End of the road: What happens when you complete your breastfeeding journey

Posted in Weaning.

There is no denying the incredible bond that comes with breastfeeding. Whether you breastfed for a couple of weeks or for a couple of years, it can be hard to come to terms with the end of your breastfeeding journey, especially if you know this is your last baby.

Knowing that this can feel like a huge moment, here is some simple advice for mums who have either completed their breastfeeding journey or are counting down the days until it’s time to move on.

It’s perfectly normal to feel sad

Breastfeeding comes with so many amazing moments – the adorable gurgle your baby makes, the milk-drunk smile after a big feed, those big blue eyes staring up at you, the grabbing for your hair while bubba sucks, even the cute sounds they make during let-down. These moments are priceless and knowing that they will come to an end is hard.

Don’t be embarrassed to feel sad or want to mourn this loss. After all, your baby is growing up and this can be hard to come to terms with.

My kids are well past the breastfeeding stage now and I still remember the sensation of feeding, the notion of peacefulness and the pure love that came with this time. And I know I always will.

baby reaching out to breast for feeding - feature

It’s just as normal to feel relieved

After all, you can finally have your body back! You can enjoy a drink when you want. You can buy proper bras again without worrying about easy access. And you can salute your new-found freedom from constantly being on demand.

It means you can take more time to yourself and away from bub and you can officially relinquish your title as a ‘milk machine.’ You’ve been promoted. 

It can take time for the milk to dry up

It can take weeks, even months, for your milk to completely dry up. And while you might not be leaking, you may be able to squeeze milk out of your breasts for a few months after that last feed.

Your breasts may never be the same

Your breasts may never return to the way they were pre-pregnancy and pre-breastfeeding. Mine sure didn’t. But, hey, they are a constant reminder of those beautiful months spent breastfeeding my two kids.

Just like stretch marks, all mums should be proud of their new shape. It’s a sign of pure mummy awesomeness. Own it.

Despite what everyone around you says, there is no right or wrong amount of time to breastfeed.

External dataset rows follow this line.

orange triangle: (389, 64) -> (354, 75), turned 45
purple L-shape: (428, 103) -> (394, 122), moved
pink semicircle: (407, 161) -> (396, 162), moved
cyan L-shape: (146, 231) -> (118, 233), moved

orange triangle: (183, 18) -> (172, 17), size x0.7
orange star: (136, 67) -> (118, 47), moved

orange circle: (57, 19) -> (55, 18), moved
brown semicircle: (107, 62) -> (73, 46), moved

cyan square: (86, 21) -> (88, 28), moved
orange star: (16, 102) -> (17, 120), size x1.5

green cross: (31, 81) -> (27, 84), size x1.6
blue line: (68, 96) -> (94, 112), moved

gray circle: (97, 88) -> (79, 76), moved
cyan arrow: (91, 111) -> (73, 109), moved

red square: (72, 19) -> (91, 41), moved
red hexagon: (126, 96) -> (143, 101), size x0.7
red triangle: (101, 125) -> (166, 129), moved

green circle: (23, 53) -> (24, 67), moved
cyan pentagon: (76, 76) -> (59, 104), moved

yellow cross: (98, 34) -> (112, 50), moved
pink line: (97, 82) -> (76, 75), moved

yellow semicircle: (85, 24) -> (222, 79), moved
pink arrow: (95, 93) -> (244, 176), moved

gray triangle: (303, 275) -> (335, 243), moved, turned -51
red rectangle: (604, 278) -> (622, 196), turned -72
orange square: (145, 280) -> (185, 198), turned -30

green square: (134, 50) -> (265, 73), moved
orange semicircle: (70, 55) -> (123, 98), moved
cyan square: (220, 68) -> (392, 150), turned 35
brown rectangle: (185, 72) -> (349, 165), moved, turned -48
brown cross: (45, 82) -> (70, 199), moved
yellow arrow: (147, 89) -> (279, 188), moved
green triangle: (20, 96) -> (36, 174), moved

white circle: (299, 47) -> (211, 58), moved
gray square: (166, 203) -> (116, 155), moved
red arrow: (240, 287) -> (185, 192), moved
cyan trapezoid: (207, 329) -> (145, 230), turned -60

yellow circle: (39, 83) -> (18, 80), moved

You may choose not to breastfeed at all and that’s perfectly alright. You may choose to extend the journey until your little one is in preschool and, again, that’s fine.

At the end of the day, it’s up to you and your child. Almost all mums I’ve spoken to admit that ending breastfeeding is a mixture of sadness and relief.

But just remember, there are plenty more amazing moments in motherhood to come and, even though one part of the journey may be over, the memories will remain with you forever. As one breastfeeding mother to another, this is my promise to you.